=== Section Start ===

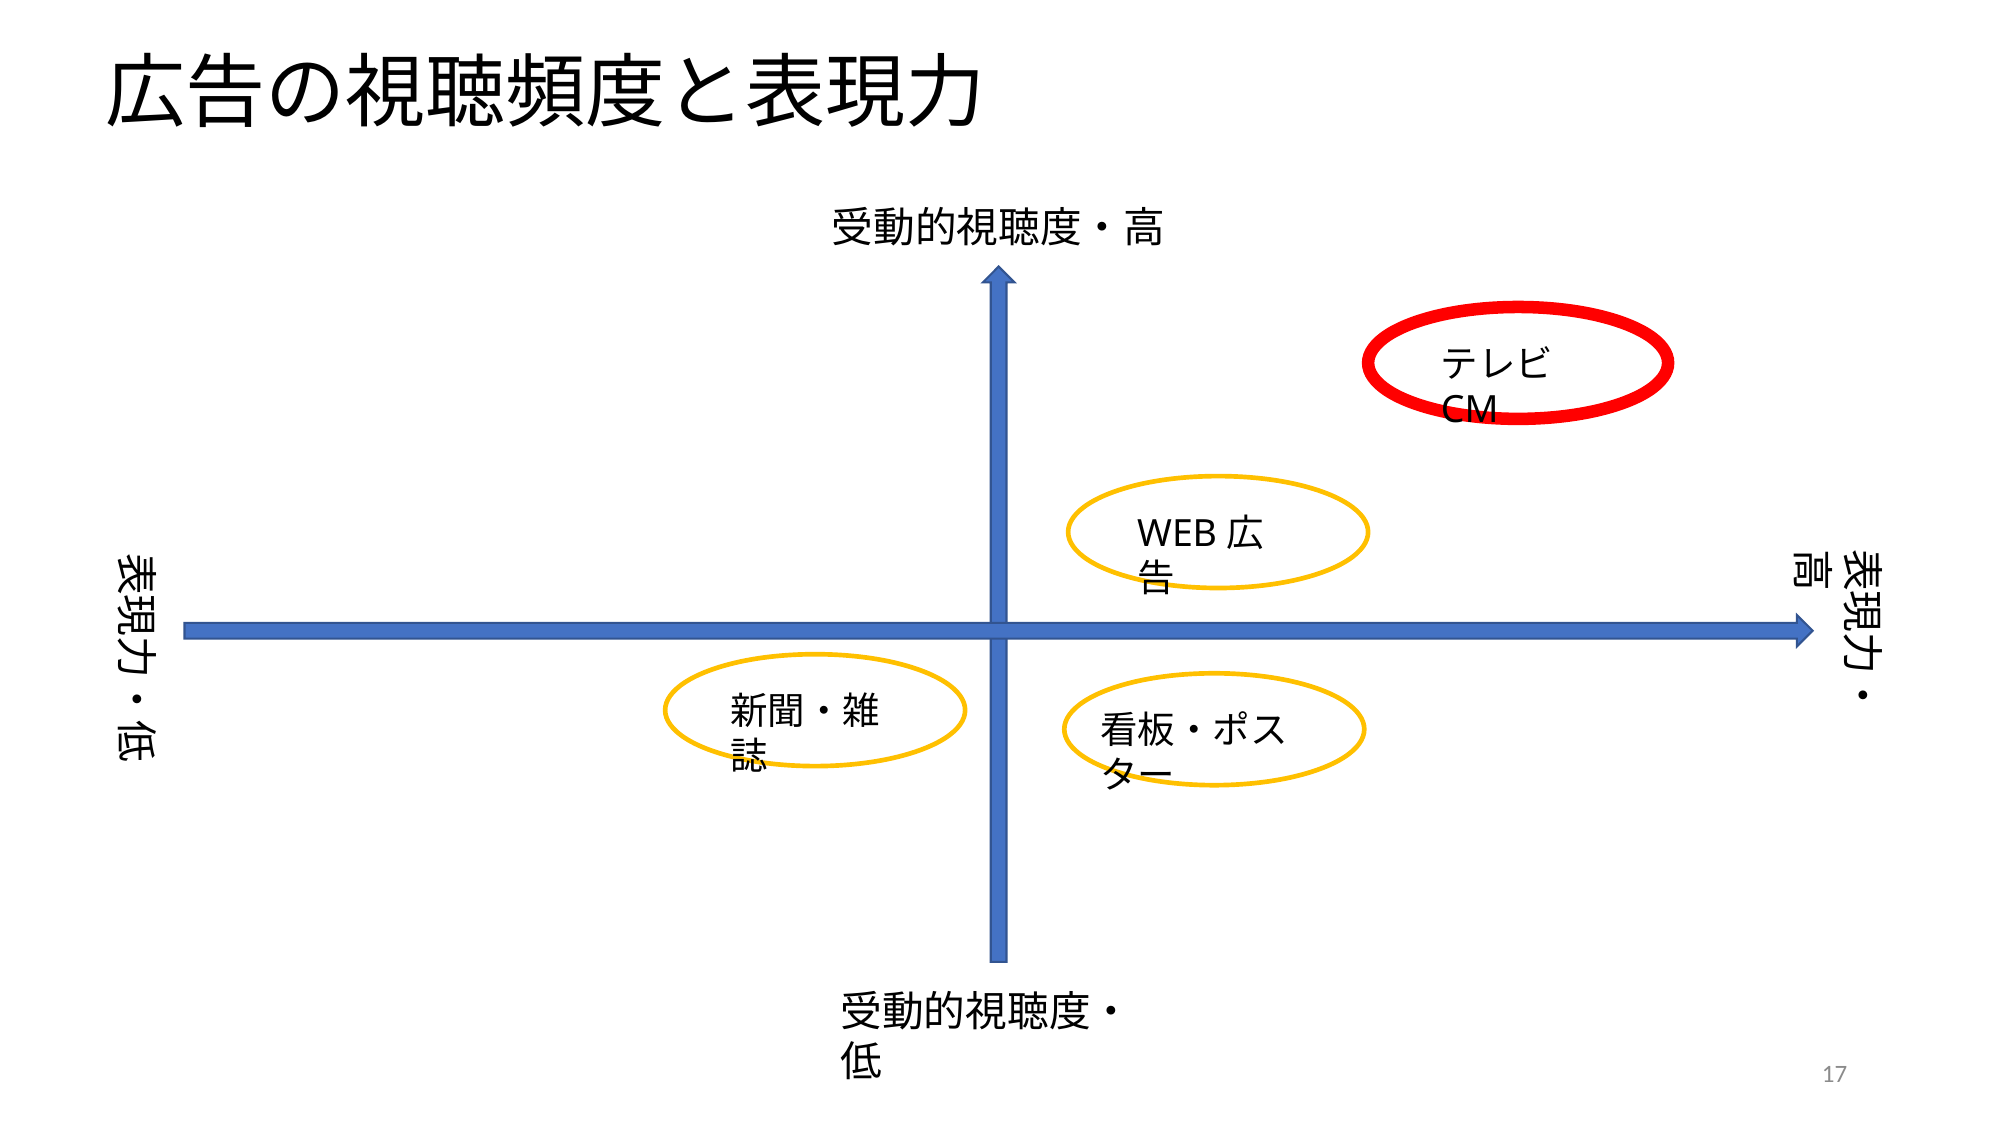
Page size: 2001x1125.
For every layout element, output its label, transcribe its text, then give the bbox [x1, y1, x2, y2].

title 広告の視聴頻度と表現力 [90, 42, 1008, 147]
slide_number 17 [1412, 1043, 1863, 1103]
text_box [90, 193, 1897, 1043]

=== Section End ===
=== Section Start ===

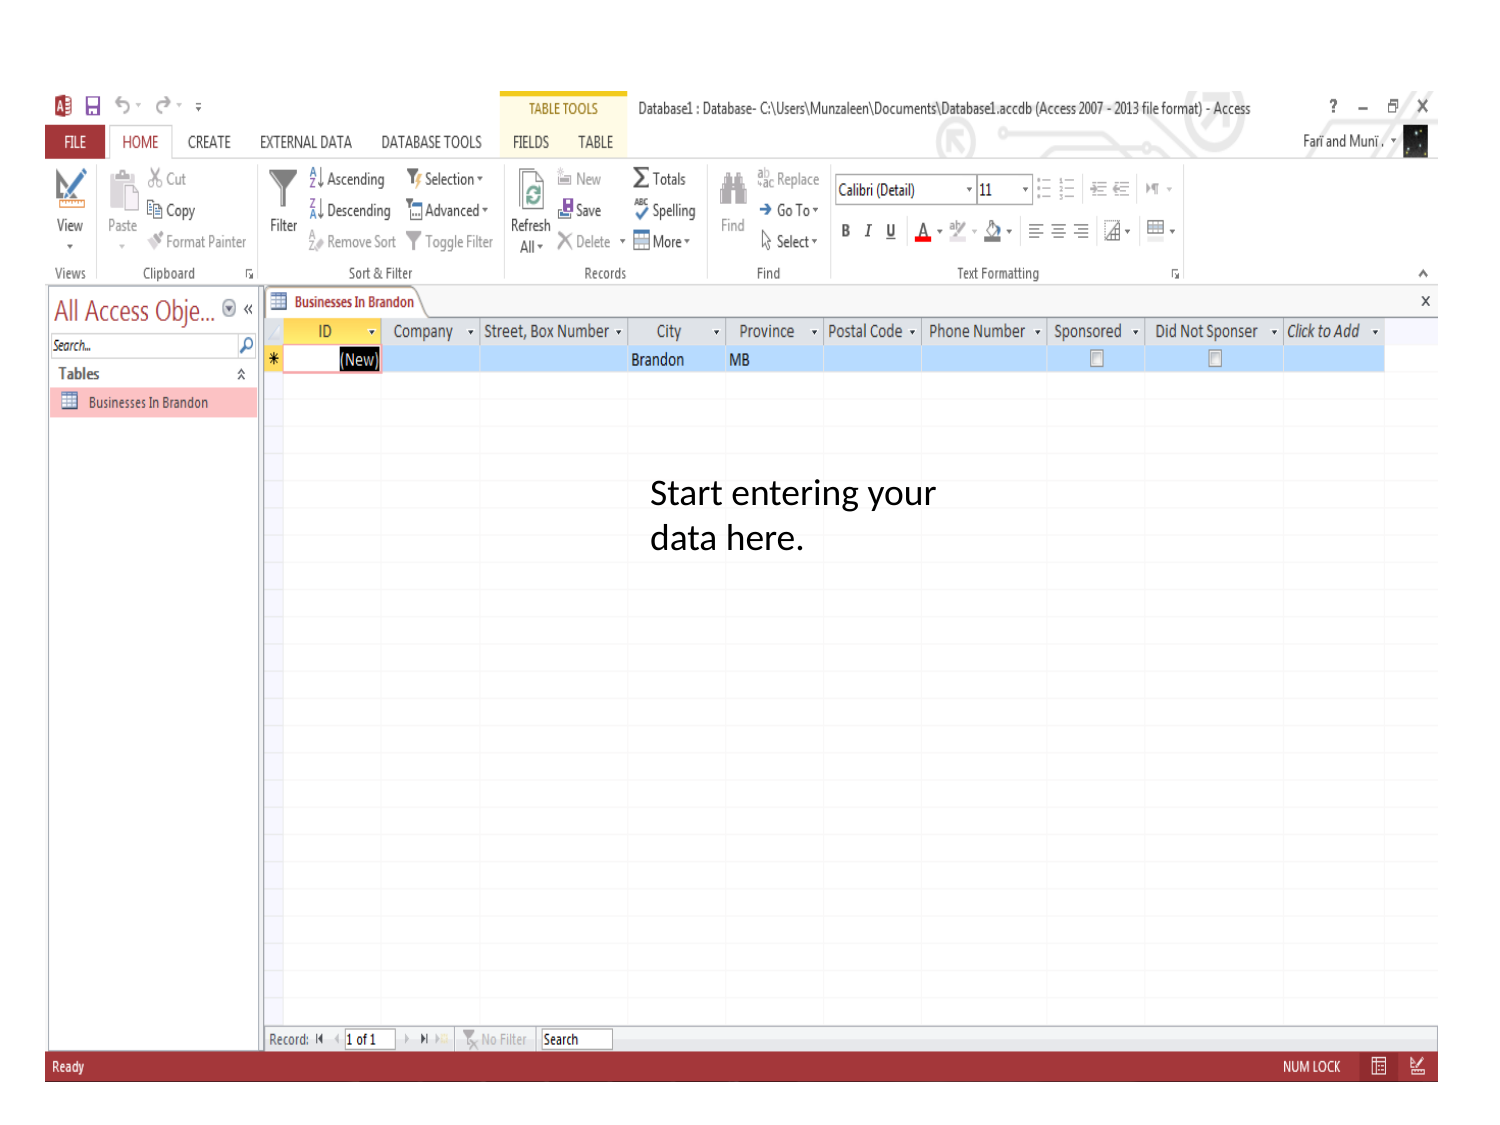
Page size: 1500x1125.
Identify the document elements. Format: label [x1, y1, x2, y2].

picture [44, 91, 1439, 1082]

=== Section End ===
=== Section Start ===

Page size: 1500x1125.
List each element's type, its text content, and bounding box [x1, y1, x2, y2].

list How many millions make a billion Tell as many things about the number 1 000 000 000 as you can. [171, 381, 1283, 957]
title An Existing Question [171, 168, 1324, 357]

=== Section End ===

=== INSTRUCTIONS FOR THE TASK ===
Could you reproduce, exactly, every line above from the line with "Page size: 2001x1125." to the line with "text_box [90, 193, 1897, 1043]", and no other line? Both ends count.

=== WRITTEN SOLUTION ===
Page size: 2001x1125.
For every layout element, output its label, transcribe its text, then give the bbox [x1, y1, x2, y2].

title 広告の視聴頻度と表現力 [90, 42, 1008, 147]
slide_number 17 [1412, 1043, 1863, 1103]
text_box [90, 193, 1897, 1043]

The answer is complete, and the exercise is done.